Quickstart: Pipeline Runner

Use the pipeline runner when you want a full staged run instead of only an in-memory model fit.

The runner writes:

  • a run manifest
  • copied and resolved config files
  • fitted model artefacts
  • posterior predictive assessment outputs
  • decomposition, diagnostics, and response-curve artefacts

Fastest first run: bundled demo

From the repository root, the quickest way to see a real structured run is the demo launcher:

python3 runme.py --demo timeseries

Other bundled demos are:

  • geo_panel
  • geo_brand_panel

List them explicitly with:

python3 runme.py --list-demos

runme.py is a convenience wrapper around the structured pipeline. It resolves the demo config under data/demo/<demo_name>/config.yml and runs the pipeline for you.
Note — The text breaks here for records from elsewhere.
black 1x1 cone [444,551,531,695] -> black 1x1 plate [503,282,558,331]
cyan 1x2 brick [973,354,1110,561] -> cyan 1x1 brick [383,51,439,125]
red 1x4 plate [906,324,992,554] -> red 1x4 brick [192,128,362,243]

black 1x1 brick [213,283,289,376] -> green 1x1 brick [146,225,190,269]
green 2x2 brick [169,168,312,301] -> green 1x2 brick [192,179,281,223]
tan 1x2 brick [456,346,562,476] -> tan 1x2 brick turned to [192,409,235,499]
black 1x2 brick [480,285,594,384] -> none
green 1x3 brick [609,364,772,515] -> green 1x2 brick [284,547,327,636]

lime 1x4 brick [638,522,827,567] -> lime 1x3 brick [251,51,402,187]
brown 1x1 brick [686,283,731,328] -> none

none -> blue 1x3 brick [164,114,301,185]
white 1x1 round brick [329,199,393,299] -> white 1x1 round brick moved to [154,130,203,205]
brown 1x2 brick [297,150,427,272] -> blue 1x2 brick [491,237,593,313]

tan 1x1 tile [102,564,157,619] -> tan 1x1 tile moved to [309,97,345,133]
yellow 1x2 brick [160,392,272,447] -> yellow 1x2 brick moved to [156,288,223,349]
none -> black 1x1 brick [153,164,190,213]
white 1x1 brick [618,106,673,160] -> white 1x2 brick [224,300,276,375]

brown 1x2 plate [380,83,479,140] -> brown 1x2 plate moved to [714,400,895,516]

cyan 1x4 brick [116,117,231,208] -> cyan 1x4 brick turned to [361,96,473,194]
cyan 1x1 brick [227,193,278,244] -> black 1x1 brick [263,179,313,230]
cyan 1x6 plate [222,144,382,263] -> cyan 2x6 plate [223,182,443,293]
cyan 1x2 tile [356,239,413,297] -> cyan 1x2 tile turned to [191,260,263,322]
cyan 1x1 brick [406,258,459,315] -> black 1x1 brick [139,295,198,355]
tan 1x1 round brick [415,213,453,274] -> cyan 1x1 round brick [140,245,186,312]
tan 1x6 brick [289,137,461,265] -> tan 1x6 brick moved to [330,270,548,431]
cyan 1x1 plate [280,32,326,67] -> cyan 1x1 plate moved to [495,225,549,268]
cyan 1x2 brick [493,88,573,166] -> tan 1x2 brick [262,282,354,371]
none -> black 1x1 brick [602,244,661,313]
Run the pipeline from Python

The direct Python API is:

from pathlib import Path

from abacus.pipeline import PipelineRunConfig, run_pipeline

result = run_pipeline(
    PipelineRunConfig(
        config_path=Path("data/demo/geo_panel/config.yml"),
        output_dir=Path("results"),
        run_name="geo_panel_quickstart",
        prior_samples=10,
        draws=200,
        tune=200,
        chains=2,
        cores=2,
        random_seed=42,
        curve_samples=50,
        curve_points=50,
    )
)

print(result.run_dir)
print(result.manifest_path)

If the YAML config already contains data.dataset_path, you do not need to pass dataset_path again.

Run the thin CLI directly

The pipeline also exposes a thin CLI in abacus.pipeline.runner:

python3 -m abacus.pipeline.runner \
  --config data/demo/geo_panel/config.yml \
  --output-dir results \
  --run-name geo_panel_quickstart \
  --prior-samples 10 \
  --draws 200 \
  --tune 200 \
  --chains 2 \
  --cores 2 \
  --random-seed 42 \
  --curve-samples 50 \
  --curve-points 50

The CLI prints the final run directory when the pipeline completes.

Override data paths

Use one of these patterns:

Pattern Arguments
Combined dataset override dataset_path= in Python or --dataset-path in the CLI
Separate feature and target files x_path= and y_path= in Python or --x-path and --y-path in the CLI
Target column override target_column= in Python or --target-column in the CLI

Configured relative paths are resolved relative to the YAML config directory.

If you want Stage 50 to use different warn/fail cutoffs, add a runner-only diagnostics.thresholds block to the YAML. See YAML Configuration.

What you get back

run_pipeline(...) returns a PipelineRunResult with:

  • run_dir
  • manifest_path

The output directory contains stage folders such as:

  • 00_run_metadata
  • 20_model_fit
  • 30_model_assessment
  • 50_diagnostics
  • 60_response_curves

60_response_curves now includes three complementary curve families:

  • saturation-only transformation artefacts
  • forward-pass direct contribution artefacts built from scaled observed history
  • adstock carryover artefacts

When to use the runner

Choose the runner when you want:

  • a reproducible run directory on disk
  • structured metadata and manifest files
  • staged artefacts for diagnostics and reporting
  • a config-driven workflow for repeated runs

If you only need to fit a model interactively in a notebook or script, start with Quickstart: Python API or Quickstart: YAML Builder.